- DOCUMENT TEXT -
........

Bitcoin Core has successfully completed its first public third-party security audit in the software’s 16-year history, with auditors finding no critical or high-severity vulnerabilities in the reference implementation that secures trillions of dollars in network value.
Quarkslab, commissioned by the Open Source Technology Improvement Fund and funded by Brink, conducted the comprehensive 100-man-day assessment between May and September, focusing on the peer-to-peer networking layer, mempool, chain management, and consensus logic.
The audit identified only two low-severity issues and 13 informational recommendations, none of which were classified as security vulnerabilities under Bitcoin Core’s criteria.
Beyond vulnerability detection, Quarkslab developed new fuzzing harnesses for block connections and chain reorganizations, exercising previously untested code paths while proposing enhancements to thread-safety annotations and overall testing infrastructure.
Third-Party Review Validates Network Security
The assessment marked a significant milestone for Bitcoin’s open-source development model, bringing external security expertise to software that has evolved through more than 46,000 commits since Satoshi Nakamoto’s initial 2009 release.
While Bitcoin Core maintains rigorous internal security practices and benefits from continuous community review, the project had never undergone formal evaluation by an independent security firm until Brink initiated this engagement with donor support.
Three Quarkslab engineers, Robin David, Nicolas Surbayrole, and Mihail Kirov, conducted the review with technical collaboration from Brink engineer Niklas Gögge and Chaincode Labs engineer Antoine Poinsot.

........

- GIVEN DATA -
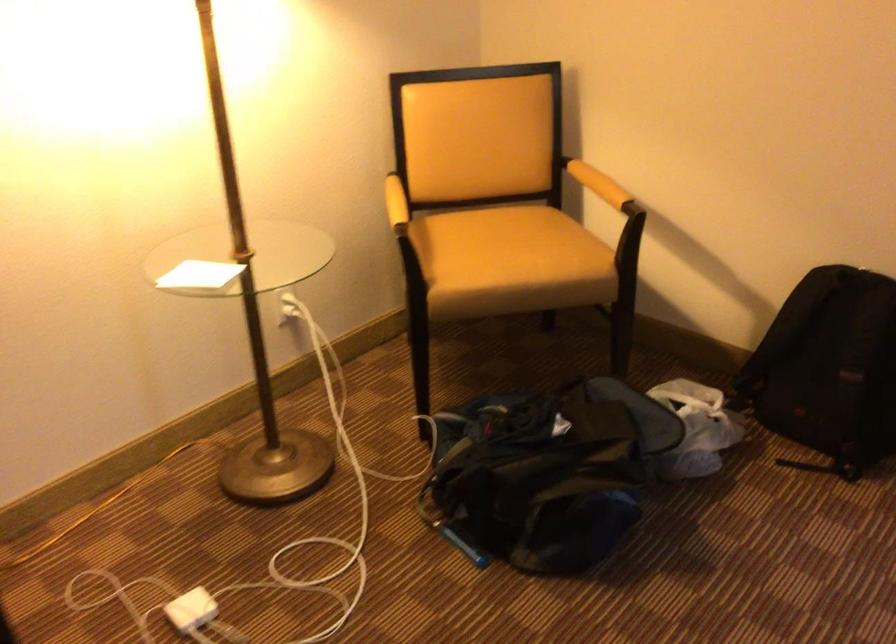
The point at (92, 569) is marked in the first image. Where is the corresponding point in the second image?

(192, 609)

........

- WHAT TO WORK ON -
- 1) In the article on the Bitcoin Core security audit, how many issues and recommendations did the audit identify, and at what levels?
- 2) Rewrite the paragraph beginning "Quarkslab, commissioned by the Open Source Technology Improvement Fund" from the article on the Bitcoin Core security audit as a short bulleted list, keeping its main facts.

- ANSWERS PER TASK -
- 1) Two low-severity issues and 13 informational recommendations.

- 2)
- Conducted by: Quarkslab
- Commissioned by: Open Source Technology Improvement Fund
- Funded by: Brink
- Size and timing: 100 man-days, May to September
- Focus: peer-to-peer networking layer, mempool, chain management, and consensus logic